Education in the field
Some students are going outside the classroom to gain hands-on experience in urban farming — something many students complain is not offered enough in UC Berkeley courses.
“We need to get students out of the classroom,” said doctoral candidate Houston Wilson. “We talk, talk, talk about agriculture, but there are very few people who are actually farming.”
The campus has already taken steps to address student interest in the field by conducting a search for a new assistant professor of sustainable agriculture. Students say they are thus far disappointed in the candidates who have been presented due to their lack of farming experience. Members on the search committee declined to comment.
The Berkeley Food Institute is stressing hands-on experience and urban agriculture as it works on a proposal for a food systems and sustainability minor. Thrupp said a proposal committee for the minor met for the first time last week.
A blossoming hope
According to a report on the importance of urban agriculture by United Nations Special Rapporteur Olivier De Schutter — who spoke at UC Berkeley earlier this month — more than two-thirds of the world population will be living in urban communities by 2050. Getting food to these urban communities from rural farms requires trucks and planes that come with severe financial and environmental costs, Altieri explained.
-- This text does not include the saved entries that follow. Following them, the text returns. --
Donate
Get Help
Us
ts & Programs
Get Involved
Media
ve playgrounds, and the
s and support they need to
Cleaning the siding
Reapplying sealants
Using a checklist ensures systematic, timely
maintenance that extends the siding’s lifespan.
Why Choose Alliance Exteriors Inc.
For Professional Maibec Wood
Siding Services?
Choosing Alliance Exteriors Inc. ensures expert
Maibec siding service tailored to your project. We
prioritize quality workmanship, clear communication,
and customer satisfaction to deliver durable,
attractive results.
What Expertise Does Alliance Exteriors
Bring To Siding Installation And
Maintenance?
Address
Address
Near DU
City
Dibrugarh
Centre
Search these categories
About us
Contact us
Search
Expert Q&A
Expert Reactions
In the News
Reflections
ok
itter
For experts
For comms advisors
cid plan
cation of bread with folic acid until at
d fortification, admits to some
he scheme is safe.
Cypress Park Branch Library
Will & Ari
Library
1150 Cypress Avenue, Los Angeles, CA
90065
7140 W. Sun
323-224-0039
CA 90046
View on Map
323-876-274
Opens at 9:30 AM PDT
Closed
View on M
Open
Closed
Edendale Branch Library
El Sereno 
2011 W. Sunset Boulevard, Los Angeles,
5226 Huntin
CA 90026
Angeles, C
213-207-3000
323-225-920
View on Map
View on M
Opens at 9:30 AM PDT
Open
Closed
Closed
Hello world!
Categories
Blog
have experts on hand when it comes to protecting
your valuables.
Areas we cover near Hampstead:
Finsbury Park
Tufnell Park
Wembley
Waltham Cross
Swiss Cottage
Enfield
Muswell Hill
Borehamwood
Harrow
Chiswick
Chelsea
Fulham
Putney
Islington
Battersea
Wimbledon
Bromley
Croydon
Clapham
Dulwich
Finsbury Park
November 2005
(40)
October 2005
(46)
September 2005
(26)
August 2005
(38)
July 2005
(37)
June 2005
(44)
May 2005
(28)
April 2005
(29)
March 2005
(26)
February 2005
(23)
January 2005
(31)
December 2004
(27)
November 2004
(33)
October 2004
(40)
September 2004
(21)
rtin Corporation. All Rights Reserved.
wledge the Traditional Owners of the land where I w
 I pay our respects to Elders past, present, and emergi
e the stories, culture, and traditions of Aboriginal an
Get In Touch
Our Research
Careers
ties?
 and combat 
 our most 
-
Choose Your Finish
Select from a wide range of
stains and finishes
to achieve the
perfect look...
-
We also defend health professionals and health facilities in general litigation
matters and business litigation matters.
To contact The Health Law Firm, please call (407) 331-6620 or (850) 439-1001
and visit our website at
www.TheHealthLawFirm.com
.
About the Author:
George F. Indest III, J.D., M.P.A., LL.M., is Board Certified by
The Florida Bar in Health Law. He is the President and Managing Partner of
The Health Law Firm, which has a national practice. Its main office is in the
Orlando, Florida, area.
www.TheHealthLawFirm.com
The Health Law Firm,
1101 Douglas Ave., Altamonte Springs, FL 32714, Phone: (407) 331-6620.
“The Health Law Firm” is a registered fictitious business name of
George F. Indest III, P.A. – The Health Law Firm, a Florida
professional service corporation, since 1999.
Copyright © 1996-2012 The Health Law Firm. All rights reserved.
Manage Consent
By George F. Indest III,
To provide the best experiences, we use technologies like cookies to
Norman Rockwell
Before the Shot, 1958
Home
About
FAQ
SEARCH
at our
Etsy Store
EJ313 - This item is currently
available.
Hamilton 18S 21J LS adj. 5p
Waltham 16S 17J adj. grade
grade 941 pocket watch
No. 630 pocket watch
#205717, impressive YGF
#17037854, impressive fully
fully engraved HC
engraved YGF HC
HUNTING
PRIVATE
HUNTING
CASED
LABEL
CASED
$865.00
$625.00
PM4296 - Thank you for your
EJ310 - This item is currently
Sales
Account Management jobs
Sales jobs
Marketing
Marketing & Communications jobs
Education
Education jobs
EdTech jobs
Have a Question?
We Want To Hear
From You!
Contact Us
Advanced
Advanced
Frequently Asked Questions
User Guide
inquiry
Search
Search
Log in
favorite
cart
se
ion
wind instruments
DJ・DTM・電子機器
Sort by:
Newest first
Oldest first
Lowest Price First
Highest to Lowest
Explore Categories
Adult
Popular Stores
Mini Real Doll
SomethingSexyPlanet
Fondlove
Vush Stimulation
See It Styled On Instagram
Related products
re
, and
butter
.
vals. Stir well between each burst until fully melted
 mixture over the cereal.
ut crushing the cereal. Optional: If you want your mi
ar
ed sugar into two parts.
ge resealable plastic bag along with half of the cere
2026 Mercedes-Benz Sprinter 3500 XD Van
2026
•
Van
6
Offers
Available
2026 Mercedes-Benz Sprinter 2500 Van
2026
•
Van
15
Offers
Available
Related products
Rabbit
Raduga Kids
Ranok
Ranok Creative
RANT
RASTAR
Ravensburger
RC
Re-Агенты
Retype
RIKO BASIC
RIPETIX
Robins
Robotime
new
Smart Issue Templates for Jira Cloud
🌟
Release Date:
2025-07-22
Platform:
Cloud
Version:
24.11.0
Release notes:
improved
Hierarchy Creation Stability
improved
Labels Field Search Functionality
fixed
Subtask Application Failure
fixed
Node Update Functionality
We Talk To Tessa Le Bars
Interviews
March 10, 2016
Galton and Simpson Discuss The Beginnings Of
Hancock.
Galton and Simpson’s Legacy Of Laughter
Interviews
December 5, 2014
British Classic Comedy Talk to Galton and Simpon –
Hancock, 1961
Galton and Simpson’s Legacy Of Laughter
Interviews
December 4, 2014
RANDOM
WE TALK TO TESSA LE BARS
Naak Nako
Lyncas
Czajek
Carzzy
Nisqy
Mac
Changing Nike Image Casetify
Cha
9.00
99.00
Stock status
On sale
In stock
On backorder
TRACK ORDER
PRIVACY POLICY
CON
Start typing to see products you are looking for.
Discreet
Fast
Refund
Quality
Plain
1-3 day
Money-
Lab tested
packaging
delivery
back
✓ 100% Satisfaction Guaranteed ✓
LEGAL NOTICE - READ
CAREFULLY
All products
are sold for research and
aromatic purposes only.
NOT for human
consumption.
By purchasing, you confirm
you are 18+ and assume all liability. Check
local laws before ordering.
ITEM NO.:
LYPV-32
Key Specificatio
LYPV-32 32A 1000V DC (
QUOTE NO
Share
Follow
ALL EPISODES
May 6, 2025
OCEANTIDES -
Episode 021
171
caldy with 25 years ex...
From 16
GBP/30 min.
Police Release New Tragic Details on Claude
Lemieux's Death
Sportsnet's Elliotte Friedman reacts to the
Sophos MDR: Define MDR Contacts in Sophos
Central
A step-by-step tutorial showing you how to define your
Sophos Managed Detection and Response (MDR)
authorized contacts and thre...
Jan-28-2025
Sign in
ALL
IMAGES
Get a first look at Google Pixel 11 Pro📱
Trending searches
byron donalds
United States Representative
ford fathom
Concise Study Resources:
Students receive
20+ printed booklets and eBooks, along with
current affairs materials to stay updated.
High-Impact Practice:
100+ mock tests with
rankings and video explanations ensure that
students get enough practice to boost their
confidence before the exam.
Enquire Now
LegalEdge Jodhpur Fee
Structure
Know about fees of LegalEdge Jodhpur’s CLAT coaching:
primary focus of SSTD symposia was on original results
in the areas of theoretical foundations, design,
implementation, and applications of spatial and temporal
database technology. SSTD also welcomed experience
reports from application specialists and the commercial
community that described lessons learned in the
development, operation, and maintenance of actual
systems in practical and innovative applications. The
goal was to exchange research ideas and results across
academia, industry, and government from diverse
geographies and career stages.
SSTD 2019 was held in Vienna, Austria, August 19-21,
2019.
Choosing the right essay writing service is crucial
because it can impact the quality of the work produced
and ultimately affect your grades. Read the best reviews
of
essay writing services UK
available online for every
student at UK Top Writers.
Growing food in cities, researchers say, could not only reduce reliance on rural farms but may also simultaneously tackle the systemic problems to which many cities fall prey. Altieri noted that underprivileged families in cities such as Oakland often do not have access to organic food, leading to pantries filled with cheap “junk food” and a society plagued by health and obesity concerns.
“We’re in a metropolitan area, and I think that’s our niche,” Altieri said. “Berkeley, because of its location, its history … and the fact that we’re near neighborhoods that are food-insecure, we are in a position to show the world what can be done with urban agriculture.”
A previous version of this article stated that a development would be built on the southern portion of the Gill Tract. In fact, while the development is slated to be built on land that was historically part of the tract, the university now defines the tract as the area east of Jackson Street, south of Buchanan Street, west of San Pablo Avenue and north of Codornices Creek.